We run CryoSPARC in a cluster setting.
Our cluster is configured as following -
$ cat cluster_info.json
{
“name”: “dfci-cluster”,
“title”: “dfci-cluster”,
“worker_bin_path”: “/data/CryoSPARC/cryosparc_worker/bin/cryosparcw”,
“send_cmd_tpl”: “{{ command }}”,
“qsub_cmd_tpl”: “sbatch {{ script_path_abs }}”,
“qstat_cmd_tpl”: “squeue -j {{ cluster_job_id }}”,
“qdel_cmd_tpl”: “scancel {{ cluster_job_id }}”,
“qinfo_cmd_tpl”: “sinfo”,
“cache_path”: “/data/CryoSPARC/SSD”,
“cache_quota_mb”: 7000000,
“cache_reserve_mb”: 100000
}
Everything was fine until today I noticed that one of the working nodes run out of space on SSD cache partition.

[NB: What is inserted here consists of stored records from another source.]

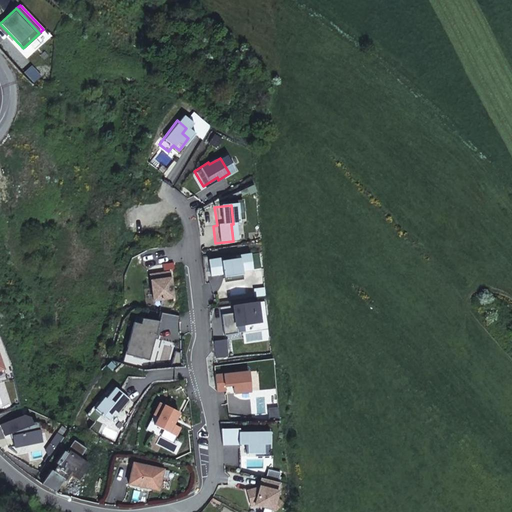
[(216,261),(215,258),(203,261),(205,277),(218,274),(218,278),(237,274),(237,271),(247,270),(245,254),(230,256),(230,259),(216,261)]
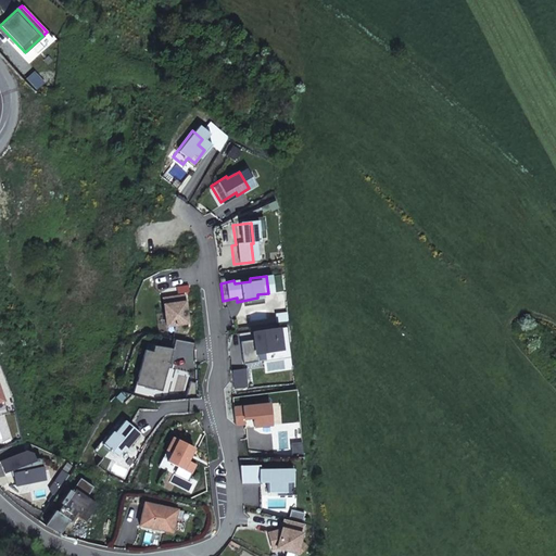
[(184,295),(167,297),(168,303),(163,304),(166,325),(187,323),(184,295)]
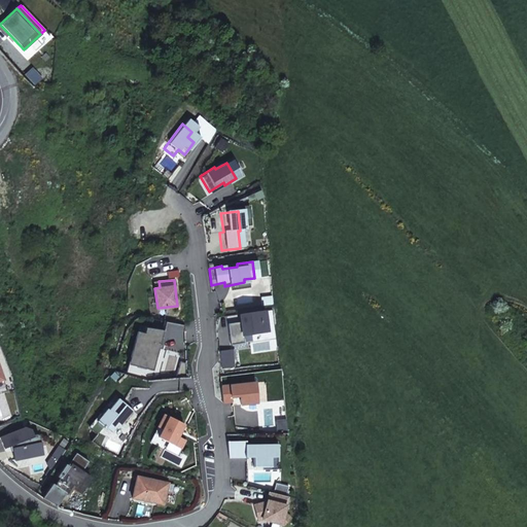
[(268,312),(267,303),(256,304),(257,313),(268,312)]
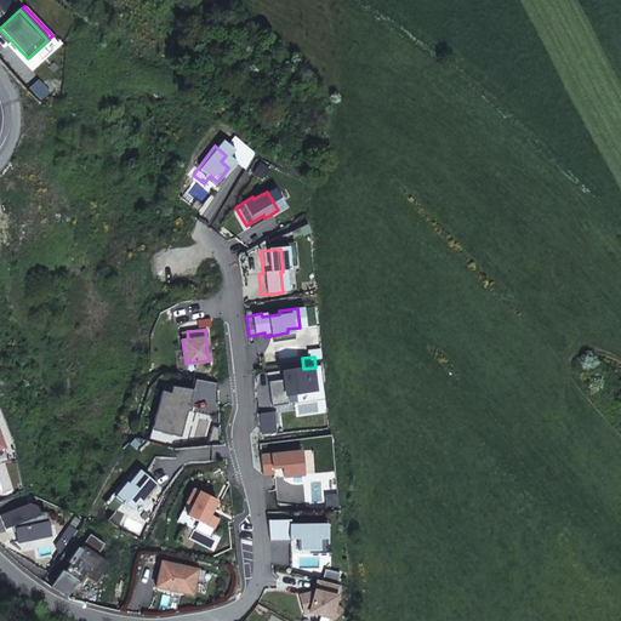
[(263,387),(265,411),(281,410),(280,400),(309,398),(308,374),(278,376),(279,386),(263,387)]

Was really surprised to see this -
$ du -ms /data/CryoSPARC/SSD/
7316775 /data/CryoSPARC/SSD/
As you can see SSD cache uses 300+ GB more that it was quoted to.
It’s an active cluster with multiple jobs from multiple users being run at the same time. But still…
Any suggestions fixing that and making sure it doesn’t happen again really appreciated.